---
title: Pulumi-managed runners
url: /docs/deployments/concepts/pulumi-managed-runners/
---
Every Pulumi Deployment runs in a container image on a *workflow runner* — the compute that executes your Pulumi program. By default, deployments run on Pulumi-managed (Pulumi-hosted) runners, so there is nothing to provision. If you need to run on your own infrastructure instead, see [Customer-managed runners](/docs/deployments/concepts/customer-managed-runners/).

Two settings control how a run works:

- The [image](/docs/deployments/guides/custom-images/): a Pulumi-managed Linux image by default, or a custom image when your project needs extra tools.
- The runner: Pulumi-managed by default, or [customer-managed](/docs/deployments/concepts/customer-managed-runners/) when you need to run on your own infrastructure.

## Hardware and operating system

When a deployment runs on a Pulumi-managed workflow runner, it executes inside a Linux container with the following resources:

| Resource | Allocation |
|---|---|
| vCPU | 2 |
| Memory | 8 GB |
| Disk | A 32 GB volume, with roughly half available for your program's working files after the executor image and dependency caches |

With the default executor image, the container's operating system is Debian, regardless of the operating system of the host it runs on. If you supply a [custom executor image](/docs/deployments/guides/custom-images/), the operating system is whatever that image is built on. If a deployment depends on a specific OS, package manager, or system library, match it to the image you use.

These specifications apply to Pulumi-managed workflow runners. [Customer-managed workflow runners](/docs/deployments/concepts/customer-managed-runners/) run on infrastructure you provision, so their hardware and operating system are whatever you configure.

## Security and isolation

Deployments run on single-use virtual machines; compute and storage are never shared across runs. Security features like OIDC let you fine-tune credential scope, lifetime, and expiration at a per-deployment level. If you require more isolation — for example, running inside your own private network — use [customer-managed runners](/docs/deployments/concepts/customer-managed-runners/).

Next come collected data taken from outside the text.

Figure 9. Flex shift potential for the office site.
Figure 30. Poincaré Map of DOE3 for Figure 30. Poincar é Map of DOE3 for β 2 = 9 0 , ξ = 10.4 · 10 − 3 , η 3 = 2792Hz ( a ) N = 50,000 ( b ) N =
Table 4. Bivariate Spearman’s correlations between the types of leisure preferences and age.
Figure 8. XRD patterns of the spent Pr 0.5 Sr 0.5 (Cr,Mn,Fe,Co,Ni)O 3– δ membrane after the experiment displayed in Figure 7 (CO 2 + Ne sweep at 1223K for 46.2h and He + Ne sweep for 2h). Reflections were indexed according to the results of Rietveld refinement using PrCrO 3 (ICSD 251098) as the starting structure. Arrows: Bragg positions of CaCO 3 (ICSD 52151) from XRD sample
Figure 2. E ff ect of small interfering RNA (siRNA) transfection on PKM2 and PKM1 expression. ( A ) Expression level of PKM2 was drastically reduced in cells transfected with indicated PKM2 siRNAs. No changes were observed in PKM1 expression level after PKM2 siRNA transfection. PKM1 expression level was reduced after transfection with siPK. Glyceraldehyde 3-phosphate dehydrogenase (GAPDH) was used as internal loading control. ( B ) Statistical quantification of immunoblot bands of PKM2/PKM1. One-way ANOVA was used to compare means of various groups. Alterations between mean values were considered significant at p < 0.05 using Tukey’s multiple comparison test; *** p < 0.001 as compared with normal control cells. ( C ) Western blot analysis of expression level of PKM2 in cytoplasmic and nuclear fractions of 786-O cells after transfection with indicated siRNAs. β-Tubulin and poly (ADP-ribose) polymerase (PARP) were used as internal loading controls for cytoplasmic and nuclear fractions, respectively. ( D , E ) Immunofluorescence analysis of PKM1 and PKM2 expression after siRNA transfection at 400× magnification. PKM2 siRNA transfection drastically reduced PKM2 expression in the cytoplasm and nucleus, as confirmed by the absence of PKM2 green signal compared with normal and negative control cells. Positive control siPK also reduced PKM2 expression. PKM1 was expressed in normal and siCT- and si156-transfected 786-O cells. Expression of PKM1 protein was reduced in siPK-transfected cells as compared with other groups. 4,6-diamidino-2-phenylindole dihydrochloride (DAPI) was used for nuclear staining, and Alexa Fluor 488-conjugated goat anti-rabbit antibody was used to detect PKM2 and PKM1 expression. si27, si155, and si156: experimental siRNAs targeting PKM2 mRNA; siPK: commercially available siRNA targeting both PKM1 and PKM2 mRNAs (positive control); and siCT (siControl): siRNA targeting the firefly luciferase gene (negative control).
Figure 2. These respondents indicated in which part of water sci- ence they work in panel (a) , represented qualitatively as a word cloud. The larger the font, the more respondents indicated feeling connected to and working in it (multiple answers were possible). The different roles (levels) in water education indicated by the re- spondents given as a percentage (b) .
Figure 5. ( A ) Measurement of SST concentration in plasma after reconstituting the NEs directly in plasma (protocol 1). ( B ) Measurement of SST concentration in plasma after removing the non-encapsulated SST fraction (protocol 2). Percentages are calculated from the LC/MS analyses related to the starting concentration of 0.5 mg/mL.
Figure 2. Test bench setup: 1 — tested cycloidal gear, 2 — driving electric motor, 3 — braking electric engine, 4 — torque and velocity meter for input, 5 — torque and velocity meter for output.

The same isolation applies to every workflow type supported by workflow runners, including [Insights](/docs/insights/) discovery scans and [policy evaluations](/docs/insights/policy/).

## Dependency caching

When using Pulumi-managed runners, you can speed up deployments with [dependency caching](/docs/deployments/concepts/settings/#dependency-caching), which stores your downloaded dependencies between runs.